第24回日本臨床エンブリオロジスト学会参加報告
- 2019年2月25日
- 培養室
寒暖差のある日々が続いていますが、皆様いかがお過ごしでしょうか。培養室の河野です。
21日夜、北海道で大きな地震が再び発生しました。昨年生殖医学会を中止にした大地震の余震だそうです。半年もの期間が開いているのに、自然の力は本当に恐ろしいですね。関東でも近い将来大地震が発生する可能性が高いと聞きます。水と懐中電灯を手の届くところに用意しておく等、日頃から備えておく必要がありますね。
先月広島で開催された日本臨床エンブリオロジスト学会に参加してきました。今回は学会賞候補演題として、Gas-nil関連の内容を口頭発表してきました。今回は残念ながら受賞には至りませんでしたが、多くの投稿がある中で候補演題として採択していただいた運営の皆様に感謝しております。他施設の内容については、大きな動向の変化は感じられず、胚の分割状況から移植胚の予後を予測するという、移植候補胚が沢山得られる方のためのデータが多く認められました。
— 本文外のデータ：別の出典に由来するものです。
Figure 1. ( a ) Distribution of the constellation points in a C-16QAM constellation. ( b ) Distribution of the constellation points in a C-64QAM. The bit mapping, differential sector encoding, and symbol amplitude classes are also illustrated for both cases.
移植胚を選定する上で、分割過程で変わった動きがあっても、胚盤胞へ発生すれば移植候補として問題ないと報告されていました。形態学的な視点から確実なことを言うのは難しいようです。
学会開催中、ある不妊治療クリニックの病院長がお亡くなりになる事件が起きました。私は会場にいた当該クリニックの培養室長から直接話を聞きました。その方は私の出身大学の大先輩にあたり、これまでも多岐にわたりご指導していただいた経緯があります。ご自身が大変な状況である中、体内環境をモデルとした培養システム構築について堂々と発表されていました。培養環境においては、アミノ酸の分解によるアンモニアの発生が現在も課題として残されています。このため、体内で存在しているいくつかのアミノ酸は、人工的に糖鎖を付加され、培養液中で分解されにくい状態で培養液に添加されています。これら人為的操作を受けたアミノ酸はしっかりと胚の代謝に用いられているのか、私個人としては非常に疑わしく思っています。この課題について、胚を培養容器の中に留めつつ、胚の周囲にある培養液のみを循環させるという技術を開発し、残存アンモニアの除去が可能になったと発表されていました。
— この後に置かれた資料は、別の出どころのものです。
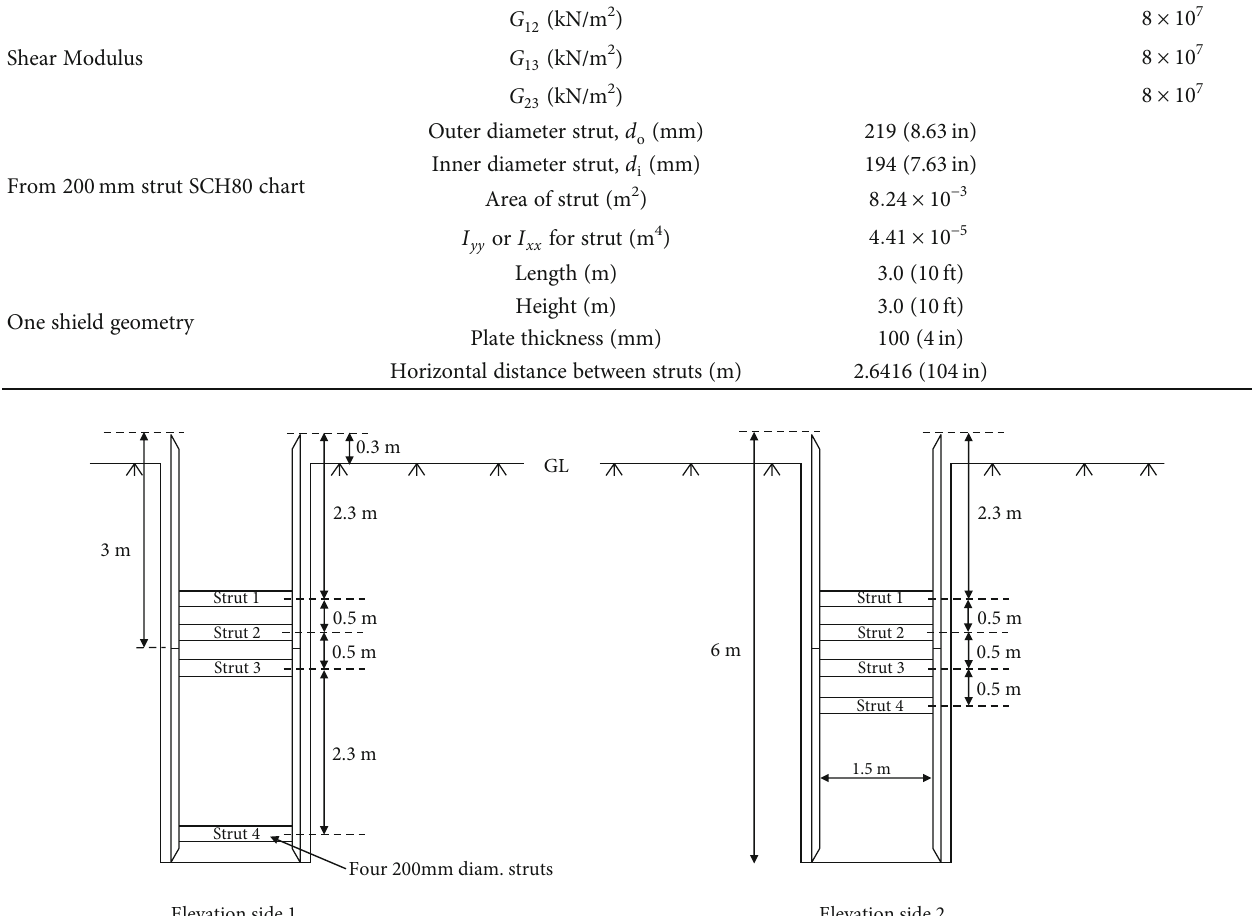
Figure 3: Strut spacing and locations in the two assembled box shields (stacked upon each other).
そのようなすばらしい研究を続け、20年以上も不妊患者のために最前線で戦ってきた歴史のあるクリニックでしたが、今後の営業は難しいようです。犯人はその病院長の息子であると報道されていました。多くの患者様を残してお亡くなりになった無念さを思うと、胸が痛くなります。
心よりご冥福をお祈り申し上げます。